Abstract
Video restoration is an essential component of multimedia processing, with applications in archival preservation, media production, streaming, and consumer content. This tutorial offers a structured overview of the field, tracing developments from classical filtering to deep learning and generative approaches.
We structure the discussion around four perspectives: enhancement of perceptual detail, restoration of chromatic fidelity, adaptation to unknown degradations, and development of unified restoration frameworks. The tutorial concludes with an outlook on emerging research directions, including adaptation of foundation models, test-time refinement, generative architectures, and multimodal guidance.
Timeline (3 Hours)
Hour 1
Introduction & Motivation
- Welcome and tutorial overview
- Importance of video restoration in multimedia (archival, production, streaming)
- Typical degradations in videos (noise, blur, compression artifacts, chromatic distortions, etc.)
- Challenges: mixed/unknown degradations, generalization, deployment
Historical Foundations
- Classical approaches: filtering, deblurring, deblocking
- Early machine learning methods for restoration
- Limitations of handcrafted pipelines
- Transition to data-driven methods
Hour 2
Semantic Detail Enhancement
- Problem space: noise, texture loss, structural artifacts
- Representative models: CNNs, GAN, Diffusion Models
- Applications: Compression artifact reduction, denoising, deblurring, etc.
Chromatic Fidelity Restoration
- Challenges in color distortions & temporal consistency
- Neural color transfer and deep recolorization models
- Applications: film recolorization, consumer video enhancement
Hour 3
Unified Restoration Frameworks
- Motivation for multi-task architectures
- Representative frameworks
- Discussion of failure cases and domain shifts
Adaptation to Unknown Degradations
- Foundation-model adaptation for video restoration
- Multimodal integration (e.g., vision–language guidance)
- Open research problems and future opportunities
Target Audience
This tutorial is intended for researchers, practitioners, and students in computer vision, multimedia, and machine learning.
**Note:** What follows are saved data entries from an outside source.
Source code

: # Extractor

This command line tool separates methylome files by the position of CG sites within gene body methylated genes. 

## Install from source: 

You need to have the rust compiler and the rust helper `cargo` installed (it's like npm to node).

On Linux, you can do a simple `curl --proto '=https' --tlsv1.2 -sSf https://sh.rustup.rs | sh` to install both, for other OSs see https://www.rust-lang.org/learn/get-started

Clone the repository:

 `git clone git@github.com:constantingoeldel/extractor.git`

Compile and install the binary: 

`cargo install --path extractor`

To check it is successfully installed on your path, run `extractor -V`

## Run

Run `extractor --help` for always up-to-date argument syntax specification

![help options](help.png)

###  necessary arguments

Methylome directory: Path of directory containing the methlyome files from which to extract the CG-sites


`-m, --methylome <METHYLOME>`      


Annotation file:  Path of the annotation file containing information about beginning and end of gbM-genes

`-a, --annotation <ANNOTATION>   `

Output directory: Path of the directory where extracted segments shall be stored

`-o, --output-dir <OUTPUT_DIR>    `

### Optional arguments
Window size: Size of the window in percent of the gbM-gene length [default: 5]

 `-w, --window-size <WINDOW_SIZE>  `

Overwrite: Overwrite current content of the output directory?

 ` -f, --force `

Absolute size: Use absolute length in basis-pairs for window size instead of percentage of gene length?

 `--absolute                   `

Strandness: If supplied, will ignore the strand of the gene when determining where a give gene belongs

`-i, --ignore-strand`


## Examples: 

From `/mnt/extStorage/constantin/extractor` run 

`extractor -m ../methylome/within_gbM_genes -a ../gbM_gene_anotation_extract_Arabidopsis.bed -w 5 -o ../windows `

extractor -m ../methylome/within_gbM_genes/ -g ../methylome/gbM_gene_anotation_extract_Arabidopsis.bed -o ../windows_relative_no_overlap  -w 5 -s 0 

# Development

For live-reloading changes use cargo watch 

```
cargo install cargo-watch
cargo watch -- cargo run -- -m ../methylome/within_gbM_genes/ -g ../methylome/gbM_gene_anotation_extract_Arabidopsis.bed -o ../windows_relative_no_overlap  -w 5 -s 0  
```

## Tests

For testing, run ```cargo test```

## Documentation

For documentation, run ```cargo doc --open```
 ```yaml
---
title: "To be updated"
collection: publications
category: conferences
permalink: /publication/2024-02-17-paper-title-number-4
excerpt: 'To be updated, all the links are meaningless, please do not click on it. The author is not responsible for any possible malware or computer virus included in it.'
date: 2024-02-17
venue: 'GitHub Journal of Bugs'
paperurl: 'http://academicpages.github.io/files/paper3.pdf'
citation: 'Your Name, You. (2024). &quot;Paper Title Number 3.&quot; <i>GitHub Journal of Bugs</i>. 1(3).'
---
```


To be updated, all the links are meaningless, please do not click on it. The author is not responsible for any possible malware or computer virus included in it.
Participants will gain a structured taxonomy of restoration approaches, organized around general principles and recent research trends. They will also develop a critical understanding of current limitations and learn about emerging approaches from foundation-model adaptation to multimodal integration that are defining the next phase of progress.
Speakers

Guan-Ming Su
Guan-Ming Su is Director at Dolby Laboratories, leading image technology development. He holds a Ph.D. in Electrical and Computer Engineering from the University of Maryland. His expertise spans multimedia coding, computer vision, 3D imaging, HDR, and machine learning. He has held roles in Dolby Vision, Marvell, and ESS Technology, contributing to video codec architecture and advanced imaging systems.

Aupendu Kar
Aupendu Kar is a Senior Researcher at Dolby Laboratories, specializing in computer vision and deep learning. His work focuses on low-level vision tasks like image super-resolution, dehazing, rain removal, and underwater enhancement. He also explores learning frameworks grounded in physical models and has contributed to medical image analysis.

Shiv Gehlot
Shiv Gehlot is a Senior Researcher at Dolby Laboratories, working on computer vision, multimodal learning, and generative AI. He holds a Ph.D. from IIIT-Delhi, with current research focused on video and audio processing. His recent work includes developing diffusion-based frameworks for diverse video enhancement tasks, along with deep audio quality prediction, and notable contributions to generative video coding.

Sutanu Bera
Sutanu Bera is a Senior Researcher at Dolby Laboratories, working on video restoration and low-level image processing using deep learning. He holds a Ph.D. from IIT Kharagpur and has prior research experience in low-dose CT denoising, GAN-based restoration, and invertible networks.